EXCERPTED PASSAGE:
□ □ □

In 2016, I decided to set some money aside and pursue a stock-picking strategy.
I thought it would be cool if I wrote a blog about it. There were a lot of generic blogs about value investing, but I wanted to differentiate myself by making a blog where I tracked my actual portfolio. I wanted to record every trade on the day I did it. I figured that doing it publicly would help me. I thought that a public blog would help me learn from my errors.
Investment Talk:
For me, I have always invested in a style that aligns with my personality, and I would believe it is the same for most retail investors. So, I am curious, what factors initially attracted you to a ‘value’ discipline of investing?
ValueStockGeek:
Value investing makes total logical sense to me. Figure out what something is worth. Pay less than that. Look at stocks as ownership shares of businesses and not tickers that jump around on a screen.
This logic resonates with me. I lived through the internet bubble and intensely believed in it. The bubble and the aftermath always stuck with me. I'm fortunate that I learned those lessons early in life when I didn't have a lot of money to lose.
Investment Talk:
So, I follow your blog, and have done for some time now since discovering it. In the last question, I was going to follow up by asking how your investing style has shifted over time. However, I already have some insight into this from reading your blog. Back in September this year, you posted some transparent revelations, if you will, concerning the difficulty in predicting macro shifts, your perceived risk tolerance, and your ability to think like a business owner.
You stated that you have shifted your strategy from a basket of quantitative bargains, to a “a concentrated portfolio of high quality businesses that are temporarily selling for cheap multiples”.
I guess my question would be can you explain what factor acted as the last straw on the camel’s back in your decision to shift strategy? Moreover, if you could discuss the importance of self-awareness as an investor.
ValueStockGeek:
To get to my current strategy, I need to talk about what I have been doing over the last four years which hasn't worked very well.
When I started the blog in 2016, I decided that I would use the "Simple Way" strategy outlined by Ben Graham in the 1970’s and add to it.
Put simply, the Simple Way strategy is buying a portfolio fo 20-30 low P/E ratios with low debt. He also recommended holding stocks for 2 years or a 50% gain, whichever comes first. Graham showed that this strategy returned a 15% CAGR. Alpha Architect backtested that strategy and also showed that it delivers these results. I did my own backtests and verified it as well.
In terms of position sizing, Graham recommended a minimum of 20 stocks. I quickly filled that account up with 20 stocks that had low P/E’s and low debt/equity.
I added my own twists on to Graham's strategy, but I wanted to stay within his framework. I did qualitative work, I added my own trading rules, and I looked at other metrics besides a simple P/E.

□ □ □

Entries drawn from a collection
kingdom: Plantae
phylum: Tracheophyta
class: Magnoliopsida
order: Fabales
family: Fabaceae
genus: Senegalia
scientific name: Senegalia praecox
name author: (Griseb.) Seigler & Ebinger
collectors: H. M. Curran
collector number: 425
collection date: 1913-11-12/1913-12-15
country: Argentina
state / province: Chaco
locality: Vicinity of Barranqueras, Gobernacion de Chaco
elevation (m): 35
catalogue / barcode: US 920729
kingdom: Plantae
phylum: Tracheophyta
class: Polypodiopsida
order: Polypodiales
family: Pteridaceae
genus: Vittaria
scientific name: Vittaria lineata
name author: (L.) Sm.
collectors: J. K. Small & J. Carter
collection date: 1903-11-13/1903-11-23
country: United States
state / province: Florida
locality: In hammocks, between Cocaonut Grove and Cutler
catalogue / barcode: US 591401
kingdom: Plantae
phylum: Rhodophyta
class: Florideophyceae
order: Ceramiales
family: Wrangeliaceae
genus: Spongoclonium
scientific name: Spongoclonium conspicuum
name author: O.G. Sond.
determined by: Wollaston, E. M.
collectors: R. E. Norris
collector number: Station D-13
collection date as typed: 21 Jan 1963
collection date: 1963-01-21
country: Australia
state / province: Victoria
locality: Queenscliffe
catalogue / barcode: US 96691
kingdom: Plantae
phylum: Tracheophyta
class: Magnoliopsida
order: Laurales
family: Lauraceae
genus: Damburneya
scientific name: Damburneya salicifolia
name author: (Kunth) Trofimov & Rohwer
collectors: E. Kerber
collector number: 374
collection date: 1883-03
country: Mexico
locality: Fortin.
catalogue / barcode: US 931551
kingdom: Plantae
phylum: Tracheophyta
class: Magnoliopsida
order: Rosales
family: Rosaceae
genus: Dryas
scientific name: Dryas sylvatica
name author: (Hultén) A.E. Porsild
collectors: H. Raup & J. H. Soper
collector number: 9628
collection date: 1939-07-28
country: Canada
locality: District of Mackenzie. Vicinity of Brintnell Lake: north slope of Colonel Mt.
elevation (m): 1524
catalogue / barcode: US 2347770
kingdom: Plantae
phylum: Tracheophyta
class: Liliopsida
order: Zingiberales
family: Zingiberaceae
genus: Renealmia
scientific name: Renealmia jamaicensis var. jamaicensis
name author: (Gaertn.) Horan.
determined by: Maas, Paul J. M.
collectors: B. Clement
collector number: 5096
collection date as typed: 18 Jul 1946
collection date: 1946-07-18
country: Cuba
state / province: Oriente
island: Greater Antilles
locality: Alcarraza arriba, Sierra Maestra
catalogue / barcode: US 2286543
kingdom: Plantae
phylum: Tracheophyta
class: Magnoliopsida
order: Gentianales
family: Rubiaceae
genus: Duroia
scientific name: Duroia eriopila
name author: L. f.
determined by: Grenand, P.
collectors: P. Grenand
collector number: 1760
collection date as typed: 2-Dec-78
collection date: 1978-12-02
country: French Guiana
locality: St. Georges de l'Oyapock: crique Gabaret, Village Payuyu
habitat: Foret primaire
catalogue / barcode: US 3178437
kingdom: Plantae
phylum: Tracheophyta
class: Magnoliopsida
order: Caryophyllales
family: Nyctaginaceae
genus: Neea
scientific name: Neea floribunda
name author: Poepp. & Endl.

□ □ □

STUDY QUESTIONS:
a - Restate the value investing interview from "This logic resonates" up to and including "money to lose.", putting "dot-com bubble" in place of "internet bubble".
b - Carry the value investing interview forward from its last sentence.
These records have no connection to the text.

RESPONSES IN ORDER:
a -
This logic resonates with me. I lived through the dot-com bubble and intensely believed in it. The bubble and the aftermath always stuck with me. I'm fortunate that I learned those lessons early in life when I didn't have a lot of money to lose.

b -
My plan was to do that Simple Way strategy, but then pivot to net-net's once they became available in bulk. I knew that to make net-net investing work, I’d need a massive crash to find them in large numbers and of high quality. I figured that I would camp out in the low P/E strategy and then make my move into net-net’s once they became available in bulk. In a year like 2009, a net-net strategy can deliver 250%+ size returns.
Looking at macro valuation metrics, I thought that another 2008-style crash was inevitable.
As time passed, I started to doubt how these low P/E companies would perform in a recession. These were all highly cyclical companies that would get crushed in a 2008-style meltdown. I wanted to avoid that at all costs so I would have cash to buy net-net's.
I wanted to find a way to predict when the collapse would happen. I thought that I could use an indicator like the yield curve to predict when a recession was coming about a year ahead of time. When the yield curve inverted in mid-2019, I started selling and accumulating cash. I felt confident because I bought aggressively at the December 2018 lows and was already up 30% or so by that point. I was about 50% cash going into 2020, which I thought was going to shake out like 2008.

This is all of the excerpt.